Exercise brief: Read the material below and count the lines holding the string "potential". Give that count with nothing added.

*** Opening of Material provided ***

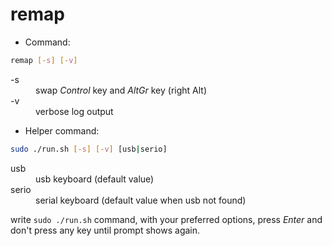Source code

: * remap

- Command:

#+begin_src sh
remap [-s] [-v]
#+end_src

- -s :: swap /Control/ key and /AltGr/ key (right Alt)
- -v :: verbose log output

- Helper command:

#+begin_src sh
sudo ./run.sh [-s] [-v] [usb|serio]
#+end_src

- usb :: usb keyboard (default value)
- serio :: serial keyboard (default value when usb not found)

write ~sudo ./run.sh~ command, with your preferred options, press
/Enter/ and don't press any key until prompt shows again.
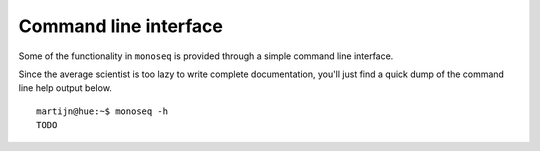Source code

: Command line interface
======================

Some of the functionality in ``monoseq`` is provided through a simple command
line interface.

Since the average scientist is too lazy to write complete documentation,
you'll just find a quick dump of the command line help output below.

::

    martijn@hue:~$ monoseq -h
    TODO
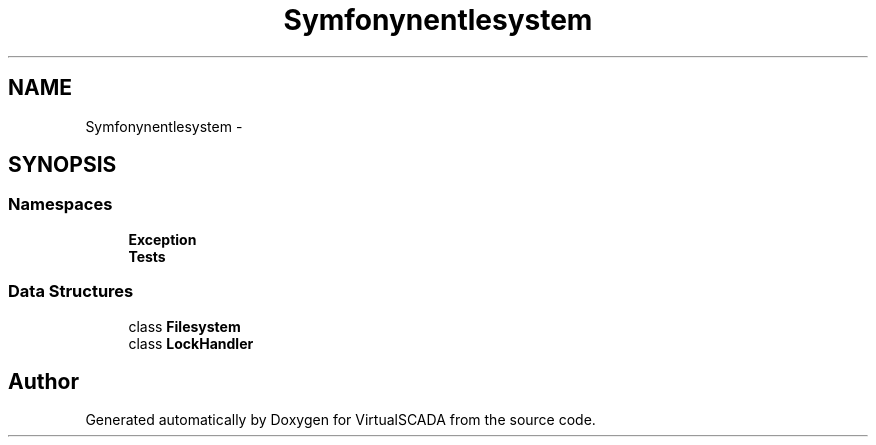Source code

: .TH "Symfony\Component\Filesystem" 3 "Tue Apr 14 2015" "Version 1.0" "VirtualSCADA" \" -*- nroff -*-
.ad l
.nh
.SH NAME
Symfony\Component\Filesystem \- 
.SH SYNOPSIS
.br
.PP
.SS "Namespaces"

.in +1c
.ti -1c
.RI " \fBException\fP"
.br
.ti -1c
.RI " \fBTests\fP"
.br
.in -1c
.SS "Data Structures"

.in +1c
.ti -1c
.RI "class \fBFilesystem\fP"
.br
.ti -1c
.RI "class \fBLockHandler\fP"
.br
.in -1c
.SH "Author"
.PP 
Generated automatically by Doxygen for VirtualSCADA from the source code\&.

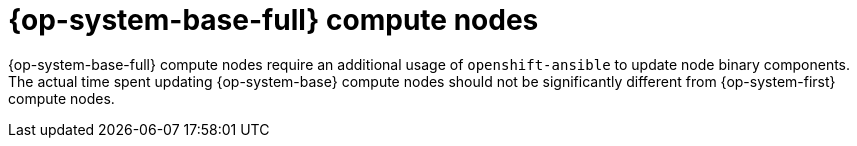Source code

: // Module included in the following assemblies:
//
// * updating/understanding-openshift-update-duration.adoc

:_mod-docs-content-type: CONCEPT
[id="redhat-enterprise-linux-nodes_{context}"]
= {op-system-base-full} compute nodes

{op-system-base-full} compute nodes require an additional usage of `openshift-ansible` to update node binary components. The actual time spent updating {op-system-base} compute nodes should not be significantly different from {op-system-first} compute nodes.
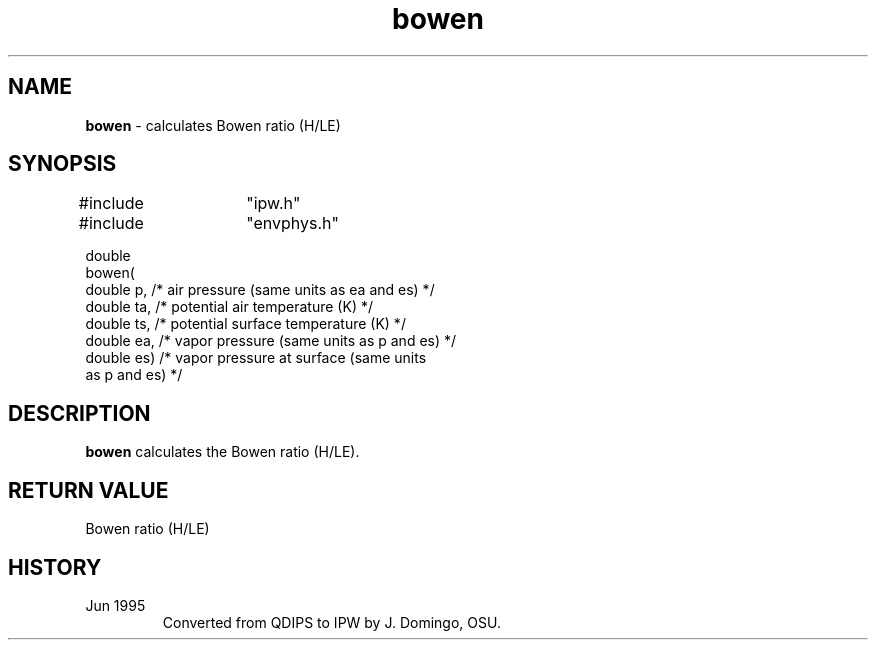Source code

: .TH "bowen" "3" "5 November 2015" "IPW v2" "IPW Library Functions"
.SH NAME
.PP
\fBbowen\fP - calculates Bowen ratio (H/LE)
.SH SYNOPSIS
.sp
.nf
.ft CR
#include	"ipw.h"
#include	"envphys.h"

double
bowen(
     double  p,   /* air pressure (same units as ea and es)  */
     double  ta,  /* potential air temperature (K)           */
     double  ts,  /* potential surface temperature (K)       */
     double  ea,  /* vapor pressure (same units as p and es) */
     double  es)  /* vapor pressure at surface (same units
                       as p and es)                          */

.ft R
.fi
.SH DESCRIPTION
.PP
\fBbowen\fP calculates the Bowen ratio (H/LE).
.SH RETURN VALUE
.PP
Bowen ratio (H/LE)
.SH HISTORY
.TP
Jun 1995
Converted from QDIPS to IPW by J. Domingo, OSU.
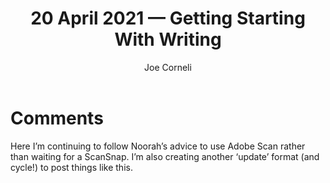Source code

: #+title: 20 April 2021 — Getting Starting With Writing
#+FIRN_UNDER: Writing
#+FIRN_LAYOUT: typescript
#+DATE_CREATED: <2021-04-20>
#+AUTHOR: Joe Corneli

* Comments
Here I’m continuing to follow Noorah’s advice to use Adobe Scan rather
than waiting for a ScanSnap.  I’m also creating another ‘update’
format (and cycle!) to post things like this.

*** Close of Material provided ***

Your response: 2